In our cohort, the median time from diagnosis of GIST to the diagnosis of metastatic disease was five months (Table 1). 51.1% of patients had their diagnosis of metastases within the first six months after their GIST diagnosis (defined as synchronous, Table 1). While early metastases could suggest more aggressive disease and potentially higher tumor burden, we did not observe a difference in overall survival (Fig. 3A). This lack of difference may be explained by the biological relevance and oncogenic dependency of KIT. Imatinib and other TKIs appear to be equally effective regardless of the timing of diagnosis.

Although GIST primarily arise in the stomach, our cohort highlights the importance of the primary tumor’s location as a risk factor for metastatic disease, given the predominance of small intestine-primary tumors in this cohort (Table 1) (Miettinen 2006; Fernández 2021). We also examined the importance of metastatic sites at the time of diagnosis of metastases. Patients with both hepatic and peritoneal metastases showed a mOS (as calculated from first imatinib for metastatic disease) of 5.4 years compared to 8.87 years in patients with peritoneal metastases only (p = 0.013, Fig. 3B).
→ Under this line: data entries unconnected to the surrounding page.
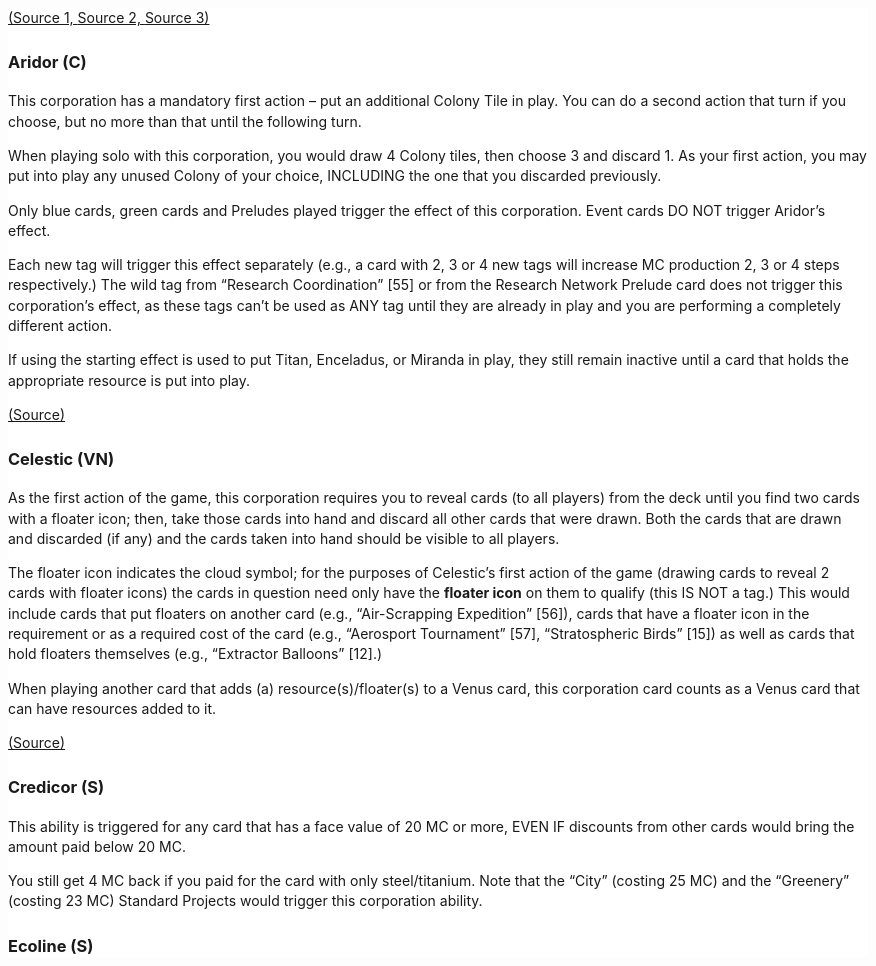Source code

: [(Source 1, ](https://boardgamegeek.com/article/30006976#30006976)[Source 2, ](https://boardgamegeek.com/article/27635582#27635582)[Source 3)](https://boardgamegeek.com/article/31163534#31163534)

### Aridor (C)

This corporation has a mandatory first action – put an additional Colony Tile in play. You can do a second action that turn if you choose, but no more than that until the following turn.

When playing solo with this corporation, you would draw 4 Colony tiles, then choose 3 and discard 1. As your first action, you may put into play any unused Colony of your choice, INCLUDING the one that you discarded previously.

Only blue cards, green cards and Preludes played trigger the effect of this corporation. Event cards DO NOT trigger Aridor’s effect.

Each new tag will trigger this effect separately (e.g., a card with 2, 3 or 4 new tags will increase MC production 2, 3 or 4 steps respectively.) The wild tag from “Research Coordination” [55] or from the Research Network Prelude card does not trigger this corporation’s effect, as these tags can’t be used as ANY tag until they are already in play and you are performing a completely different action.

If using the starting effect is used to put Titan, Enceladus, or Miranda in play, they still remain inactive until a card that holds the appropriate resource is put into play.

[(Source)](https://boardgamegeek.com/article/31188090#31188090)

### Celestic (VN)

As the first action of the game, this corporation requires you to reveal cards (to all players) from the deck until you find two cards with a floater icon; then, take those cards into hand and discard all other cards that were drawn. Both the cards that are drawn and discarded (if any) and the cards taken into hand should be visible to all players.

The floater icon indicates the cloud symbol; for the purposes of Celestic’s first action of the game (drawing cards to reveal 2 cards with floater icons) the cards in question need only have the **floater icon** on them to qualify (this IS NOT a tag.) This would include cards that put floaters on another card (e.g., “Air-Scrapping Expedition” [56]), cards that have a floater icon in the requirement or as a required cost of the card (e.g., “Aerosport Tournament” [57], “Stratospheric Birds” [15]) as well as cards that hold floaters themselves (e.g., “Extractor Balloons” [12].)

When playing another card that adds (a) resource(s)/floater(s) to a Venus card, this corporation card counts as a Venus card that can have resources added to it.

[(Source)](https://boardgamegeek.com/article/27922341#27922341)

### Credicor (S)

This ability is triggered for any card that has a face value of 20 MC or more, EVEN IF discounts from other cards would bring the amount paid below 20 MC.

You still get 4 MC back if you paid for the card with only steel/titanium. Note that the “City” (costing 25 MC) and the “Greenery” (costing 23 MC) Standard Projects would trigger this corporation ability.

### Ecoline (S)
The prognosis of patients with metastatic GIST may depend on various factors, including tumor burden. In addition, surgical approaches may have a profound impact on survival in patients in whom complete macroscopic resection can be achieved (Bauer 2014). In our cohort, 39.6% of patients who underwent metastasectomy had metastases limited to the peritoneum. However, the number of patients receiving local treatment and the depth of data regarding surgical procedures preclude further conclusions on the impact of surgery in the context of organ involvement.
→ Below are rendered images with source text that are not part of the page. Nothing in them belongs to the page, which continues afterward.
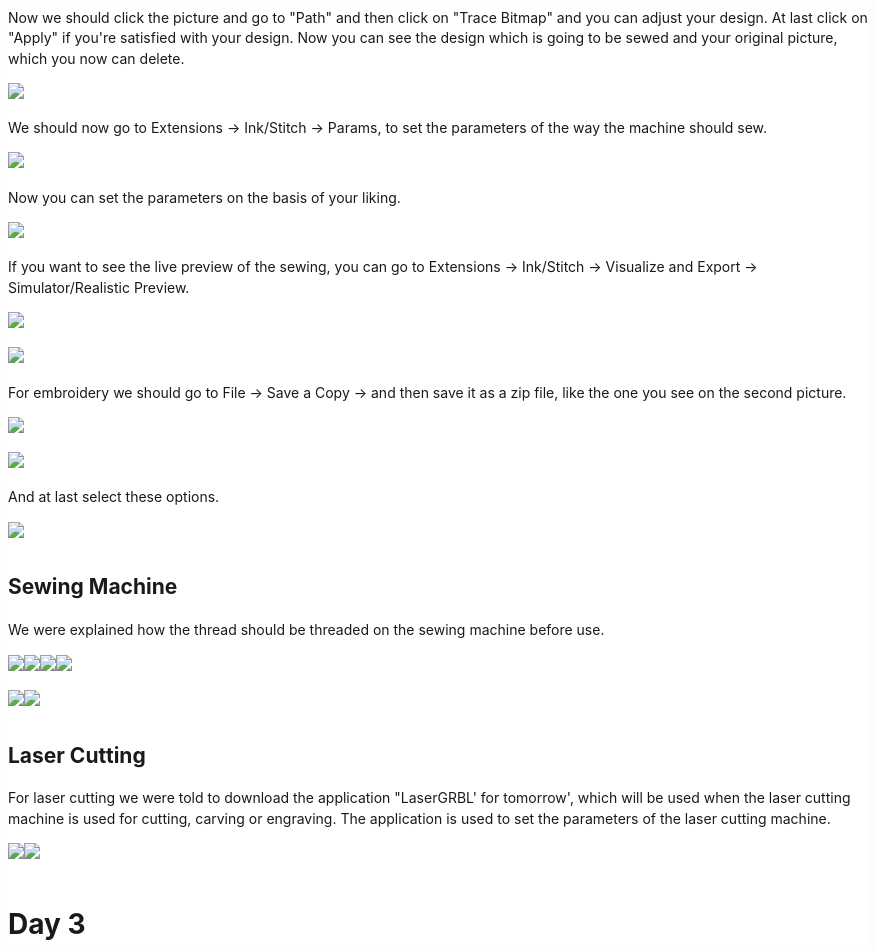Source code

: Now we should click the picture and go to "Path" and then click on "Trace Bitmap" and you can adjust your design. At last click on "Apply" if you're satisfied with your design. Now you can see the design which is going to be sewed and your original picture, which you now can delete.

![](https://lh4.googleusercontent.com/wPh_WSTSoGiM3EqpQwQLXrP-vGe9ovnWbhi3czLHLmvXsLBagtfK_xj1DZ63yarSHZAjCki6CmmpmveLiUjowW8o5ydQFJJnTNv9IovcrfPlXfUZCS-Gf8LvK2YAG14snCHwvIUW1LOqpiNcw89rPnQ)

We should now go to Extensions -> Ink/Stitch -> Params, to set the parameters of the way the machine should sew.

![](https://lh4.googleusercontent.com/8R2wG1CNJjAaLgbblBIz1Ipr8Gvsc3kBxzcKxLKUib_BXNJdCSXSTWSTpc3dbkJxRdtSCs6T5udwZV4m_yUojdO0qoP3TLq4_p5M6ZPe3I9sWuGRoxIusjXR4iWkFWb7BuYPU3kdPHZGxTuBXrQMnjA)

Now you can set the parameters on the basis of your liking.

![](https://lh6.googleusercontent.com/-bH7JY81tp1ImCAj436Ps-RLfNKmfrOVgTqtoLRgtJhHMe-P_v_2xSTYdlkjjBr1eDHn4G2GRzFMsnLfOjtfqYSm-SvtyXMan2ehue4XMHHl9ELHdChrXfmtqZOl5MZZPD8g3CAz1FPYHc1Ppprd_bs)

If you want to see the live preview of the sewing, you can go to Extensions -> Ink/Stitch -> Visualize and Export -> Simulator/Realistic Preview.

![](https://lh5.googleusercontent.com/OKCxBwApRXiusz9p7FzssxKtxk3fQSfsQiRk_beaqKdTqv86NpNUoYVIo0Sfz0-gRY3OslRq6F2tT5gYTstSPMcbrQZjFZTTKSSw-wrN7iC2WUDLAIUGtusPcprwLXcfJR8qztAbff89V4p9fh2MePU)

![](https://lh5.googleusercontent.com/W_z8cfTr1odqBeV3SAoj12y1QNQmcPICSMarKq0nSwFW8DNyAx4jWkFxCkh9yudjtMlrnvMzGPKIs5h0JEuNYxvmO-v0jHHeiEWSA6tm_wv1h5XZg7vmJyYZ-i3yBAeSZivxoLzXl5TmymrDcGyJTaM)

For embroidery we should go to File -> Save a Copy -> and then save it as a zip file, like the one you see on the second picture.

![](https://lh3.googleusercontent.com/zeXSZw5l1XEf8njcjd3kbtvK5szHsBqnGP-LqUKGH2YE79iuYaOnnspdYkZNRUi-lLD21unXzB0DIi_Pbn_wen-CpfGuthWdQFxi2zCKD47b71VZY4uFfKVVB7e7MqPehQwh3g4agSknsrNTFcyETBY)

![](https://lh3.googleusercontent.com/Ww2_XwLCjTdRgcHC6nlK4VbJQfXIMar3q_BsAiREmLpkoXklmHfpaGpFoYBSfdLpaDUgOAIw_bGT8WD-c8gv5_j0vHA-N8oBonaZ0Mmyc3ZN2XOpLnT7WbqzpHrh4wB-5zdD4etmDoY813jTDhZz7GE)

And at last select these options.

![](https://lh3.googleusercontent.com/O_rtw1wBB1EShqvPNJ85Ls7G0WiYE-fVGcRoU1flruPWko9lFRNDl3LibuWzhe7IyDyVLEBtWxTWIAvGkjWtglnhKc4pyxJJEzhMHUo4_xb4A6B_oaVCryegse2driGgCFgrKFssmLnCtZTghnGh0UU)

Sewing Machine
--------------

We were explained how the thread should be threaded on the sewing machine before use. 

![](https://lh6.googleusercontent.com/pbFXa7Ayop8rQ2CVAvRNQRCrzKBGxRWOmE5NJeAsdcfNgJf97NVRM0TrogyDSkhBHvMa0ayi9tWGhQ7rsdVrJF0sVCxrXPcsLszomBXrteW_tssr9SK8iWC1Nl1PkjxpFzMDpEhOyms6TyXRX4fLB8U)![](https://lh3.googleusercontent.com/2B032pCkVjW-AWlrVODIOUyJg3BJUIL0GMHXp-iXWNw5EcgnooqnNOGW6baotCGMEq_4tWU4KTuyhBbXoDxJLz5sBVbupbMUJH4dNZ2hkF2EV8zlez1xPp3es4udnnC1BG8zGL7JCUyUHdHuxcPnnvs)![](https://lh4.googleusercontent.com/IAqoHWdsZOcJ0193Oh9nO7g6283ss7cxsR4RcussqbXREhusjxUXdPjO3oB7oHxAxWyBH9NHVq1fDWwVn6Uh07dqe6-TR2LM08LyAIR8WFzhELJ68l6RPwk91of0RQBWGoyaxYmX6mIVQJ7lSbXrGqI)![](https://lh6.googleusercontent.com/cWc3kzQAWdKlgnlxGgmrNOZZmsBgpIRq6eJ29xQS8DKBPF0vTCzNjG0CXVEdg1yfNMptOU7lG11JKNXgxEhVqkSlyZ6sIJxrI8_UjbaRUbGtJ_LMnnehgiJaYXRI4Qr2HpDpfYpQQJ_-mU_tfk791Dk)

![](https://lh4.googleusercontent.com/tIa49DVXd4jQ-LxfF9Wza7brvTocs8pYCC899nI5VGZX7bAsOL1CSjsz2fVE2YPTys1f1eSFmYF1YVi0o_54c4jN4YQ9nlZb1VmSRz9WjGDD_Xrn4wNA7HVCEAhZG26U9mBnfWR8Q8YYsiqGR7QuW5g)![](https://lh3.googleusercontent.com/UADBVbmQQCyb72evJ8MO5MiVxiHHAhsDAM0wvocERZc_POpy1MuW9iJ9DGtv0KWA9nFk_ivwGEakruxESIrx0we02hta_W14jFDVtqwlowdMo4GGIXtjsLHYdnf14w1vvM7nSGkvZbMEPKdFqS-d0Y8)

Laser Cutting
-------------

For laser cutting we were told to download the application "LaserGRBL' for tomorrow', which will be used when the laser cutting machine is used for cutting, carving or engraving. The application is used to set the parameters of the laser cutting machine.

![](https://lh4.googleusercontent.com/uErb7ByPOTr9bdpFjAGcnwejfsLnwTgV6iYYzNqa1zreST00mrtjpHyLDKFaOalGVyPjYMHIBEz4T1AS9QDjL74Iqn6jub0d4azftHxtm7nFHYK7xh24Kyg7fbcsX9Uo-eHdrxQNVGvLEIJbKNmd6o8)![](https://lh6.googleusercontent.com/xYYc5Yguin7swzLxOubcLtBdYpzWljZf07OzCfZ9lZRMYGK5mBJMTmjkEV4QP6sSzDRLLnRqEHmv2ZcGolIk4Lz8DrwbiSBctarZErm9BHjWiZ2pX02JPdO_jKVUnuFvtAkXTUGhaZjVaIJKv3zMqHk)

Day 3
=====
Patients frequently ask about the relevance of perioperative imatinib for promoting resistance when treated for metastatic disease. In this cohort, progression-free survival in patients who received prior imatinib treatment (1.8 years, range 0-9.1 years) was close, barely not significantly different, from that of the therapy-naïve patients (3.5 years, range 0- 13.2 years; p = 0.056, Fig. 3D). In addition, there was no significant difference in overall survival (p = 0,168, Fig. 3C).
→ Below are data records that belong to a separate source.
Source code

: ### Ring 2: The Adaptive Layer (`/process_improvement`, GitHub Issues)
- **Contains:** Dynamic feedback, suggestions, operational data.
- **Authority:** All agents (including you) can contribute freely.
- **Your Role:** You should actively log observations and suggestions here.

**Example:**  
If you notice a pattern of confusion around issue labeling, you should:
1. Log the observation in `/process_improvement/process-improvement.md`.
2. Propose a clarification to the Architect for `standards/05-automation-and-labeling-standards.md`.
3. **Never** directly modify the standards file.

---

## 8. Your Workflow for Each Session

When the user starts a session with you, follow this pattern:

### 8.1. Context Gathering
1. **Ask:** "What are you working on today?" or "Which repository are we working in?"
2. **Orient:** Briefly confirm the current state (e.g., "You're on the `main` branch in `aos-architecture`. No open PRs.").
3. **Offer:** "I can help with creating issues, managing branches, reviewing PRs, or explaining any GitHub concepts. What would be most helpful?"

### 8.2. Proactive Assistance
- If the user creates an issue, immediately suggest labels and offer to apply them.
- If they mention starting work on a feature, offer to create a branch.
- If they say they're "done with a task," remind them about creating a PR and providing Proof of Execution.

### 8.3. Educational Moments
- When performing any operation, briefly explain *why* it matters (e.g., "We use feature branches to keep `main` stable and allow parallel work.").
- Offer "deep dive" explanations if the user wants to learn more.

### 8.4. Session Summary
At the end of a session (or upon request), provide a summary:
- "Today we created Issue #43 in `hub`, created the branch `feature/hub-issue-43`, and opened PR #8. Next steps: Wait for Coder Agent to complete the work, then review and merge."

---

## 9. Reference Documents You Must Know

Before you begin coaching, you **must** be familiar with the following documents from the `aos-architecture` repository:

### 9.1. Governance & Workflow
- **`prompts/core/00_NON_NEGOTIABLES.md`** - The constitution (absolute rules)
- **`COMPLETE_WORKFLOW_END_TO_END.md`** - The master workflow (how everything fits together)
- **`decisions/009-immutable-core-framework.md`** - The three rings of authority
The French BFR14 study recently updated its long-term survival analysis for patients who discontinued treatment with imatinib for metastatic disease. According to this study, overall survival was significantly shorter in patients who discontinued treatment compared to those who continued treatment (Blay et al. 2024). Even if there is no significant difference in overall survival within our cohort, there are indications of relevance in progression-free survival. Possible confounding factors, such as the risk of relapse, must be considered in this context. In our cohort, 58.4% of patients who received imatinib perioperatively had a relapse risk of at least 60% for the primary disease, whereas only 29.6% of patients who did not receive imatinib had a relapse risk above 60% (Table 1).

Conclusion

In conclusion, this study provides a novel, real-world reference for survival in patients with metastatic GIST. The reason for the observed survival exceeding historical data can only be speculated about. Likely factors include a lower tumor burden, broader access to salvage agents, as well as the availability of experienced treatment teams and patient awareness. The recent approval of the first drug specifically developed for GIST (Blay et al. 2020) along with other drugs and drug combinations (De Sutter et al. 2023; Blum et al. 2023; Wagner et al. 2021) with a broader inhibitory spectrum, are expected to further improve the outcomes of patients with metastatic GIST.